Sangat disayangkan aksi mahasiswa yang berjuang menyuarakan aspirasi masyarakat harus dinodai dengan adanya penyusup yang membuat keadaan semakin buruk. selain itu, merek juga merusak bahkan membakar beberapa fasilitas umum yang ada. Aparat pun turun tangan dengan menembakkan gas air mata serta menyemprotkan water cannon sebagai upaya menghalau demonstran agar tidak semakin rusuh. Lebih dari itu kejadian mencekam berlangsung ketika aparat kepolisian sudah mulai menciduk pendemo yang dirasa sebagai provokator, mereka juga menembakkan peluru karet.

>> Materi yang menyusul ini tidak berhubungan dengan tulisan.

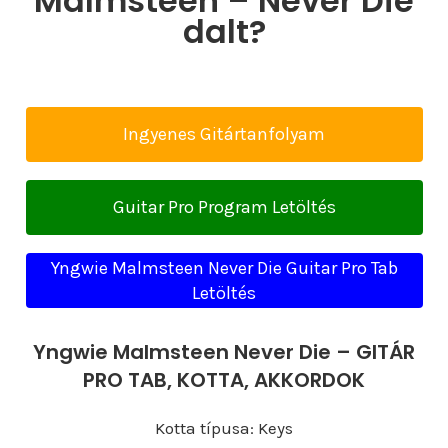
Malmsteen – Never Die
dalt?
Ingyenes Gitártanfolyam
Guitar Pro Program Letöltés
Yngwie Malmsteen Never Die Guitar Pro Tab
Letöltés
Yngwie Malmsteen Never Die – GITÁR
PRO TAB, KOTTA, AKKORDOK
Kotta típusa: Keys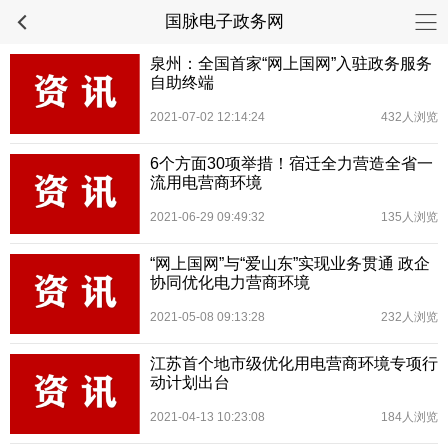
国脉电子政务网
泉州：全国首家“网上国网”入驻政务服务
自助终端
2021-07-02 12:14:24
432人浏览
6个方面30项举措！宿迁全力营造全省一
流用电营商环境
2021-06-29 09:49:32
135人浏览
“网上国网”与“爱山东”实现业务贯通 政企
协同优化电力营商环境
2021-05-08 09:13:28
232人浏览
江苏首个地市级优化用电营商环境专项行
动计划出台
2021-04-13 10:23:08
184人浏览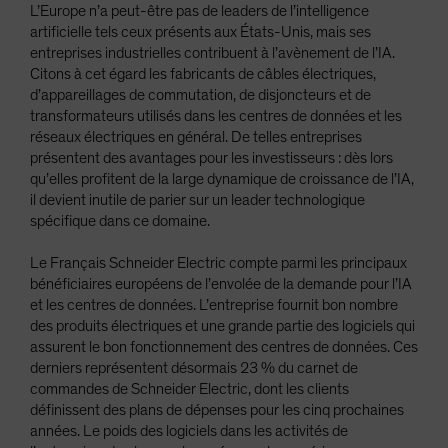
L’Europe n’a peut-être pas de leaders de l’intelligence
artificielle tels ceux présents aux États-Unis, mais ses
entreprises industrielles contribuent à l’avènement de l’IA.
Citons à cet égard les fabricants de câbles électriques,
d’appareillages de commutation, de disjoncteurs et de
transformateurs utilisés dans les centres de données et les
réseaux électriques en général. De telles entreprises
présentent des avantages pour les investisseurs : dès lors
qu’elles profitent de la large dynamique de croissance de l’IA,
il devient inutile de parier sur un leader technologique
spécifique dans ce domaine.
Le Français Schneider Electric compte parmi les principaux
bénéficiaires européens de l’envolée de la demande pour l’IA
et les centres de données. L’entreprise fournit bon nombre
des produits électriques et une grande partie des logiciels qui
assurent le bon fonctionnement des centres de données. Ces
derniers représentent désormais 23 % du carnet de
commandes de Schneider Electric, dont les clients
définissent des plans de dépenses pour les cinq prochaines
années. Le poids des logiciels dans les activités de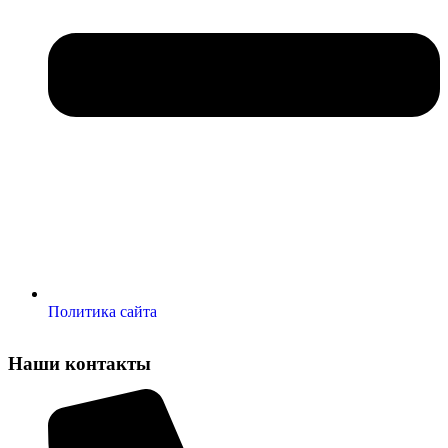
Политика сайта
Наши контакты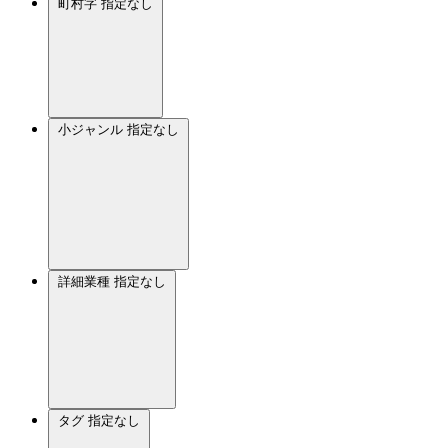
町村字
指定なし
小ジャンル
指定なし
詳細業種
指定なし
タグ
指定なし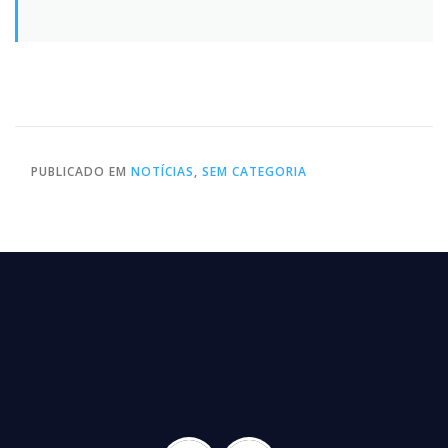
PUBLICADO EM
NOTÍCIAS
,
SEM CATEGORIA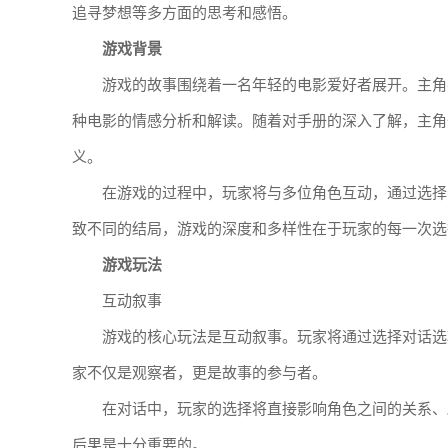
追寻梦想等多方面的思考和感悟。
游戏背景
游戏的故事围绕着一名年轻的电影爱好者展开。主角
种电影的情感分析和解读。随着对手册的深入了解，主角
义。
在游戏的过程中，玩家将与多位角色互动，通过选择
致不同的结局，游戏的深度和多样性在于玩家的每一次选
游戏玩法
互动叙事
游戏的核心玩法是互动叙事。玩家将通过选择对话选
家不仅是观察者，更是故事的参与者。
在对话中，玩家的选择将直接影响角色之间的关系、
后果是十分重要的。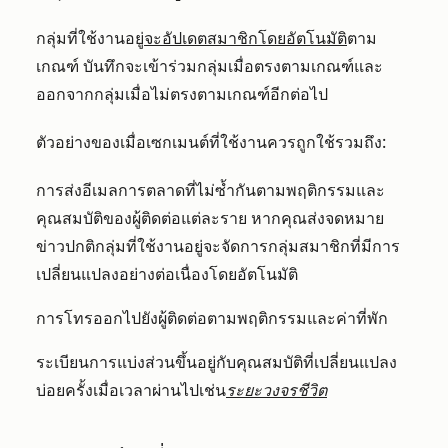
กลุ่มที่ใช้งานอยู่
จะอัปเดตสมาชิกโดยอัตโนมัติ
ตาม
เกณฑ์ บันทึกจะเข้าร่วมกลุ่มเมื่อตรงตามเกณฑ์และ
ออกจากกลุ่มเมื่อไม่ตรงตามเกณฑ์อีกต่อไป
ตัวอย่างของเมื่อเซกเมนต์ที่ใช้งานควรถูกใช้รวมถึง:
การส่งอีเมลการตลาดที่ไม่ซ้ำกันตามพฤติกรรมและ
คุณสมบัติของผู้ติดต่อแต่ละราย หากคุณส่งจดหมาย
ข่าวปกติกลุ่มที่ใช้งานอยู่จะจัดการกลุ่มสมาชิกที่มีการ
เปลี่ยนแปลงอย่างต่อเนื่องโดยอัตโนมัติ
การโทรออกไปยังผู้ติดต่อตามพฤติกรรมและค่าที่พัก
ระเบียนการแบ่งส่วนขึ้นอยู่กับคุณสมบัติที่เปลี่ยนแปลง
บ่อยครั้งเมื่อเวลาผ่านไปเช่น
ระยะวงจรชีวิต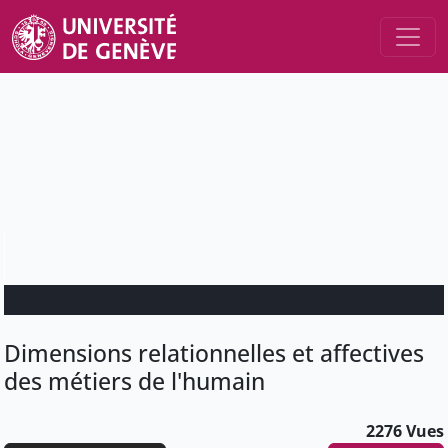
Dimensions relationnelles et affectives
des métiers de l'humain
2276 Vues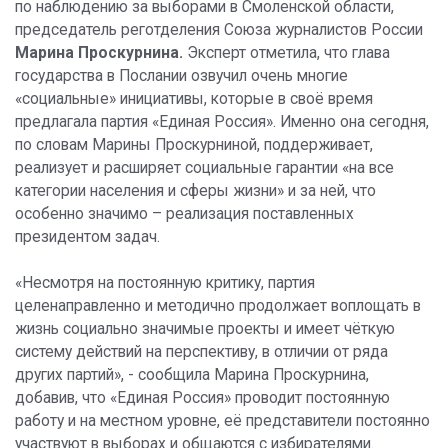
по наблюдению за выборами в Смоленской области,
председатель реготделения Союза журналистов России
Марина Проскурнина.
Эксперт отметила, что глава
государства в Послании озвучил очень многие
«социальные» инициативы, которые в своё время
предлагала партия «Единая Россия». Именно она сегодня,
по словам Марины Проскурниной, поддерживает,
реализует и расширяет социальные гарантии «на все
категории населения и сферы жизни» и за ней, что
особенно значимо – реализация поставленных
президентом задач.
«Несмотря на постоянную критику, партия
целенаправленно и методично продолжает воплощать в
жизнь социально значимые проекты и имеет чёткую
систему действий на перспективу, в отличии от ряда
других партий», - сообщила Марина Проскурнина,
добавив, что «Единая Россия» проводит постоянную
работу и на местном уровне, её представители постоянно
участвуют в выборах и общаются с избирателями.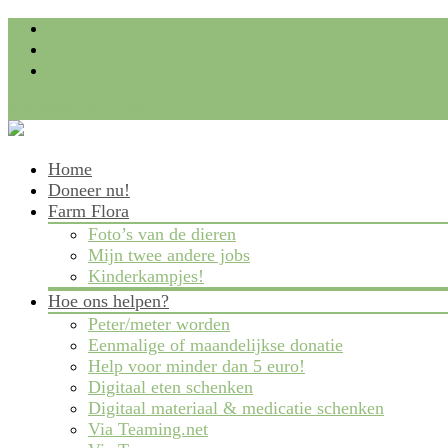
info@farmflora.be
Skip
Home
to
Doneer nu!
content
Farm Flora
Foto’s van de dieren
Mijn twee andere jobs
Kinderkampjes!
Hoe ons helpen?
Peter/meter worden
Eenmalige of maandelijkse donatie
Help voor minder dan 5 euro!
Digitaal eten schenken
Digitaal materiaal & medicatie schenken
Via Teaming.net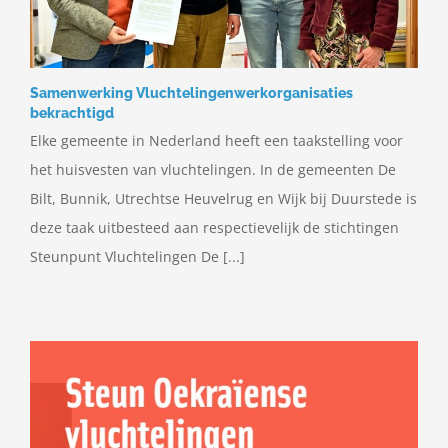
Samenwerking Vluchtelingenwerkorganisaties
bekrachtigd
Elke gemeente in Nederland heeft een taakstelling voor
het huisvesten van vluchtelingen. In de gemeenten De
Bilt, Bunnik, Utrechtse Heuvelrug en Wijk bij Duurstede is
deze taak uitbesteed aan respectievelijk de stichtingen
Steunpunt Vluchtelingen De [...]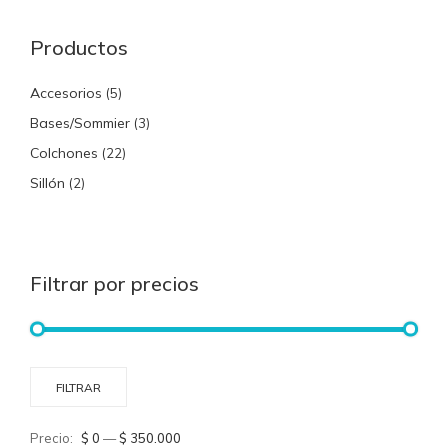
Productos
Accesorios
(5)
Bases/Sommier
(3)
Colchones
(22)
Sillón
(2)
Filtrar por precios
Prec
Prec
FILTRAR
míni
máx
Precio:
$ 0
—
$ 350.000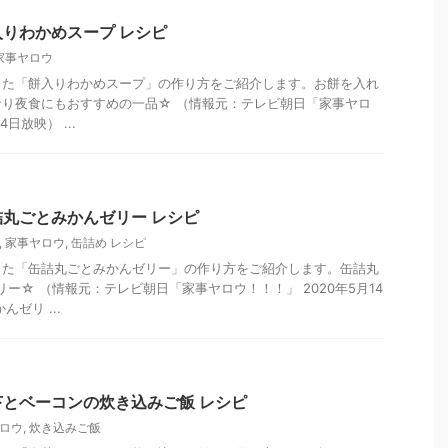
りわかめスープ レシピ
家事ヤロウ
った「餅入りわかめスープ」の作り方をご紹介します。お餅を入れ
り夜食にもおすすめの一品☆ （情報元：テレビ朝日「家事ヤロ
4日放映） ...
丸ごとみかんゼリー レシピ
,
家事ヤロウ
,
缶詰め レシピ
った「缶詰丸ごとみかんゼリー」の作り方をご紹介します。缶詰丸
ー☆ （情報元：テレビ朝日「家事ヤロウ！！！」 2020年5月14
ゼリ ...
とベーコンの炊き込みご飯 レシピ
ロウ
,
炊き込みご飯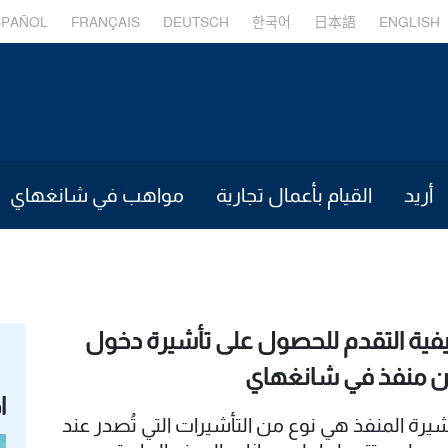
SPAÑOL
FRANÇAIS
DEUTSCH
한국어
日本語
ENGLISH
أريد
القيام بأعمال تجارية
مواهب في شانغهاي
فية التقدم للحصول على تأشيرة دخول
 منفذ في شانغهاي
ا
شيرة المنفذ هي نوع من التأشيرات التي تُصدر عند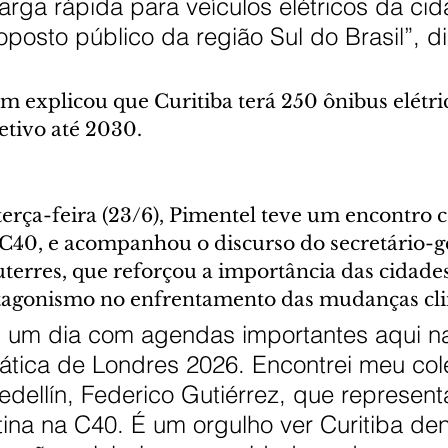
arga rápida para veículos elétricos da cid
roposto público da região Sul do Brasil”, d
 explicou que Curitiba terá 250 ônibus elétric
etivo até 2030.
erça-feira (23/6), Pimentel teve um encontro 
 C40, e acompanhou o discurso do secretário-ge
erres, que reforçou a importância das cidade
tagonismo no enfrentamento das mudanças cli
is um dia com agendas importantes aqui 
ática de Londres 2026. Encontrei meu col
edellín, Federico Gutiérrez, que represen
ina na C40. É um orgulho ver Curitiba den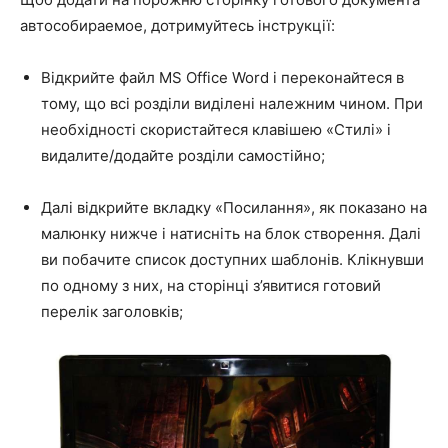
автособираемое, дотримуйтесь інструкції:
Відкрийте файл MS Office Word і переконайтеся в
тому, що всі розділи виділені належним чином. При
необхідності скористайтеся клавішею «Стилі» і
видалите/додайте розділи самостійно;
Далі відкрийте вкладку «Посилання», як показано на
малюнку нижче і натисніть на блок створення. Далі
ви побачите список доступних шаблонів. Клікнувши
по одному з них, на сторінці з’явитися готовий
перелік заголовків;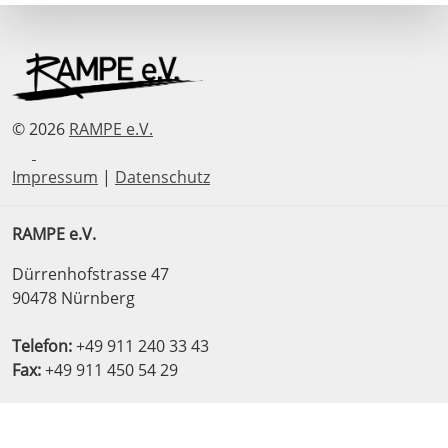
© 2026
RAMPE e.V.
Impressum
|
Datenschutz
RAMPE e.V.
Dürrenhofstrasse 47
90478 Nürnberg
Telefon:
+49 911 240 33 43
Fax:
+49 911 450 54 29
Mail Beratungsstelle:
info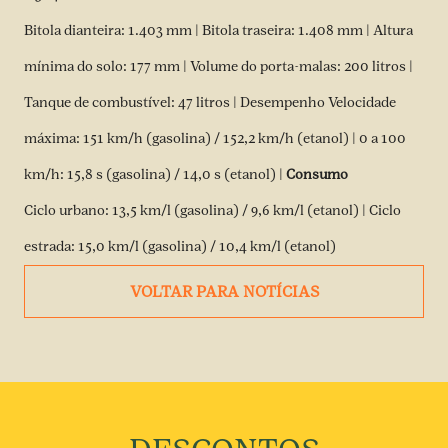
Bitola dianteira: 1.403 mm | Bitola traseira: 1.408 mm | Altura
mínima do solo: 177 mm | Volume do porta-malas: 200 litros |
Tanque de combustível: 47 litros | Desempenho Velocidade
máxima: 151 km/h (gasolina) / 152,2 km/h (etanol) | 0 a 100
km/h: 15,8 s (gasolina) / 14,0 s (etanol) |
Consumo
Ciclo urbano: 13,5 km/l (gasolina) / 9,6 km/l (etanol) | Ciclo
estrada: 15,0 km/l (gasolina) / 10,4 km/l (etanol)
VOLTAR PARA NOTÍCIAS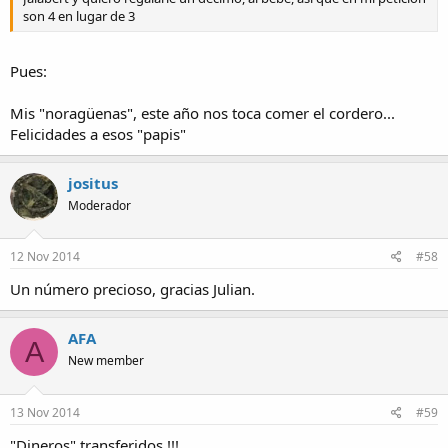
son 4 en lugar de 3
Pues:
Mis "noragüenas", este año nos toca comer el cordero...
Felicidades a esos "papis"
jositus
Moderador
12 Nov 2014
#58
Un número precioso, gracias Julian.
AFA
A
New member
13 Nov 2014
#59
"Dineros" transferidos !!!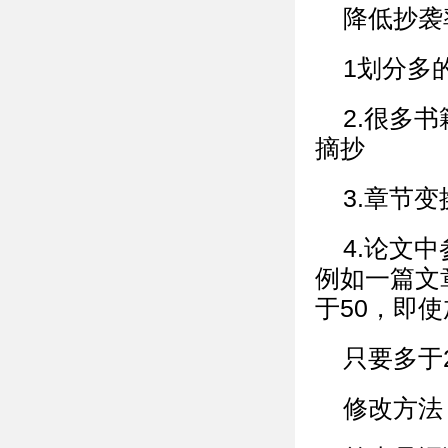
降低抄袭
1划分多
2.很多
摘抄
3.章节
4.论文
例如一篇文章
于50，即
只要多于
修改方法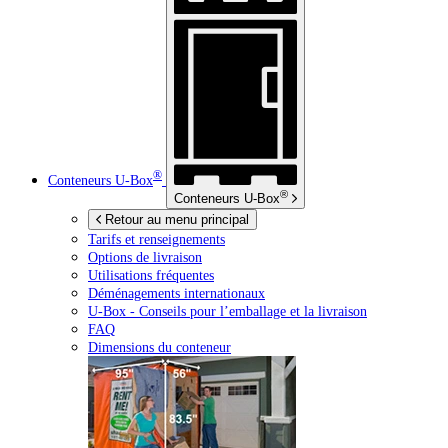
®
Conteneurs
U-Box
®
Conteneurs
U-Box
Retour au menu principal
Tarifs et renseignements
Options de livraison
Utilisations fréquentes
Déménagements internationaux
U-Box -
Conseils pour l’emballage et la livraison
FAQ
Dimensions du conteneur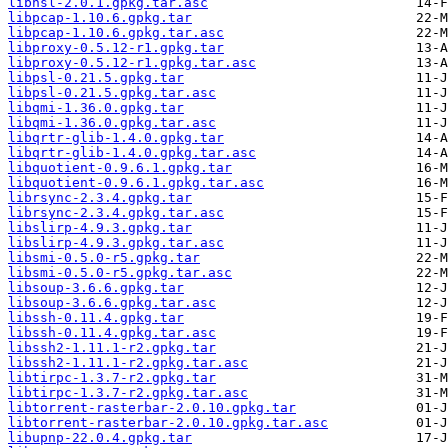
libnsl-2.0.1.gpkg.tar.asc
libpcap-1.10.6.gpkg.tar
libpcap-1.10.6.gpkg.tar.asc
libproxy-0.5.12-r1.gpkg.tar
libproxy-0.5.12-r1.gpkg.tar.asc
libpsl-0.21.5.gpkg.tar
libpsl-0.21.5.gpkg.tar.asc
libqmi-1.36.0.gpkg.tar
libqmi-1.36.0.gpkg.tar.asc
libqrtr-glib-1.4.0.gpkg.tar
libqrtr-glib-1.4.0.gpkg.tar.asc
libquotient-0.9.6.1.gpkg.tar
libquotient-0.9.6.1.gpkg.tar.asc
librsync-2.3.4.gpkg.tar
librsync-2.3.4.gpkg.tar.asc
libslirp-4.9.3.gpkg.tar
libslirp-4.9.3.gpkg.tar.asc
libsmi-0.5.0-r5.gpkg.tar
libsmi-0.5.0-r5.gpkg.tar.asc
libsoup-3.6.6.gpkg.tar
libsoup-3.6.6.gpkg.tar.asc
libssh-0.11.4.gpkg.tar
libssh-0.11.4.gpkg.tar.asc
libssh2-1.11.1-r2.gpkg.tar
libssh2-1.11.1-r2.gpkg.tar.asc
libtirpc-1.3.7-r2.gpkg.tar
libtirpc-1.3.7-r2.gpkg.tar.asc
libtorrent-rasterbar-2.0.10.gpkg.tar
libtorrent-rasterbar-2.0.10.gpkg.tar.asc
libupnp-22.0.4.gpkg.tar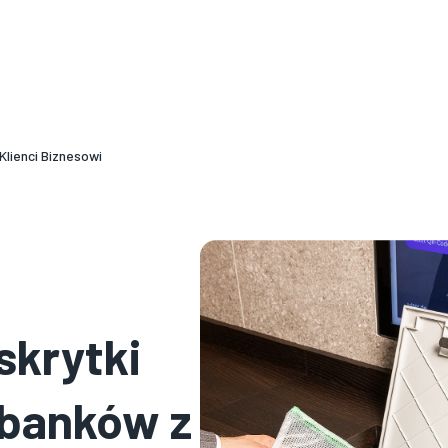
ym języku. Szczegółowe informacje o produkcie znajdą Państwo na na
tłumacza.
Klienci Biznesowi
skrytki
 banków z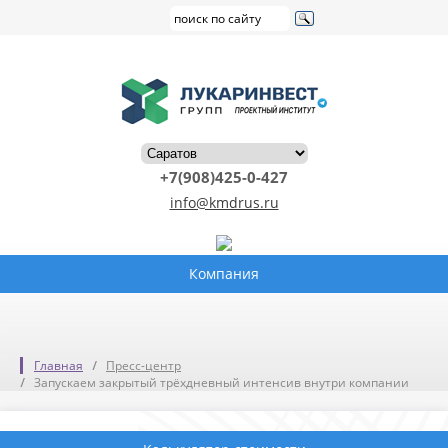
+7(908)425-0-427
info@kmdrus.ru
Компания
Главная
Пресс-центр
Запускаем закрытый трёхдневный интенсив внутри компании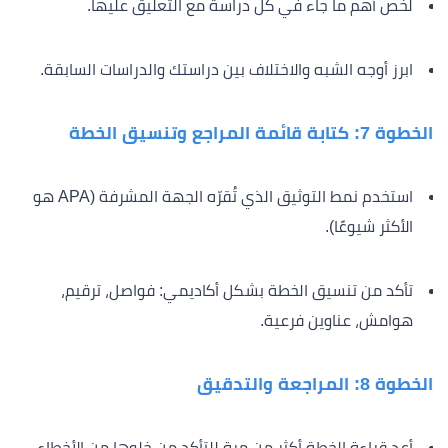
لخّص أهم ما جاء في كل دراسة مع التعليق عليها.
ابرز أوجه الشبه والاختلاف بين دراستك والدراسات السابقة.
الخطوة 7: كتابة قائمة المراجع وتنسيق الخطة
استخدم نمط التوثيق الذي تُقرّه الجهة المشرفة (APA هو
الأكثر شيوعًا).
تأكد من تنسيق الخطة بشكل أكاديمي: فواصل، ترقيم،
هوامش، عناوين فرعية.
الخطوة 8: المراجعة والتدقيق
أعد قراءة الخطة أكثر من مرة للتأكد من خلوها من الأخطاء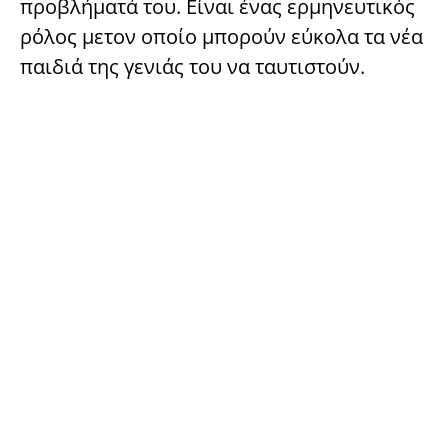
προβλήματά του. Είναι ένας ερμηνευτικός
ρόλος μετον οποίο μπορούν εύκολα τα νέα
παιδιά της γενιάς του να ταυτιστούν.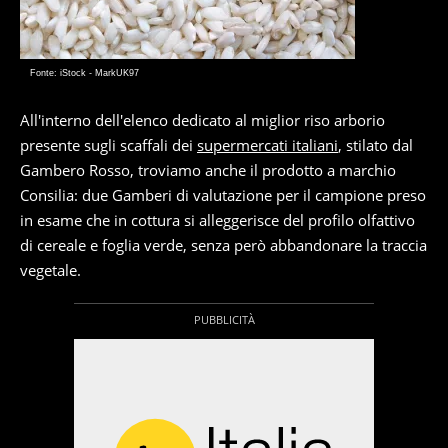
Fonte: iStock - MarkUK97
All'interno dell'elenco dedicato al miglior riso arborio
presente sugli scaffali dei
supermercati italiani
, stilato dal
Gambero Rosso, troviamo anche il prodotto a marchio
Consilia: due Gamberi di valutazione per il campione preso
in esame che in cottura si alleggerisce del profilo olfattivo
di cereale e foglia verde, senza però abbandonare la traccia
vegetale.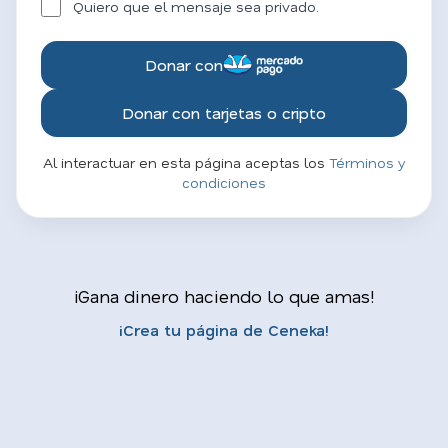
Quiero que el mensaje sea privado.
Donar con
Donar con tarjetas o cripto
Al interactuar en esta página aceptas los
Términos y
condiciones
¡Gana dinero haciendo lo que amas!
¡Crea tu página de Ceneka!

Memang aksi unjuk rasa terlebih menyangkut persoalan yang sangat sensitif seperti ini sangat riskan dan berujung pada aksi kerusuhan. Sejatinya mahasiswa, buruh, dan seluruh elemen masyarakat yang melakukan aksi merek hanya ingin suaranya didengar dan mendapat tanggapan dari wakil rakyat. Namun yang didapatkan justru benteng manusia berbadan begap berbaju coklat. Banyaknya penyusup juga menodai aksi penolakan Omnibus Law UU Cipta Kerja.
Melihat kenyataan di lapangan maka demontrasi perlu didesign ulang agar aspirasi bisa disampaikan dengan baik dan bermartabat serta tidak terjadi anarkhi baik secara fisik maupun pernyataan dan aparat keamanan didesign bisa mengamankan kegiatan unjuk rasa yang memperjuangkan kepentingan rakyat sehingga terjadi harmoni antara pengunjuk rasa dengan aparat keamanan. Tindakan aparat keamanan harus mengedepankan saling asah,asuh serta asih , bukankah mereka dibentuk dari rakyat dan untuk rakyat, bukan sebaliknya. Dan mestinya DPR segera merespon cepat aspirasi tersebut, minimal bisa berdialog dengan rakyat yang diwakili. Sepanjang design demontrasi masih seperti ini , maka pelanggaran masih terus terjadi dan aktivitas fisik lebih mendominasi , yang akhirnya misi suci menyampaikan aspirasi tidak bisa terealisasi maksimal. Dan Dewanpun harus kembali pada esensi perannya sebagai wakil rakyat.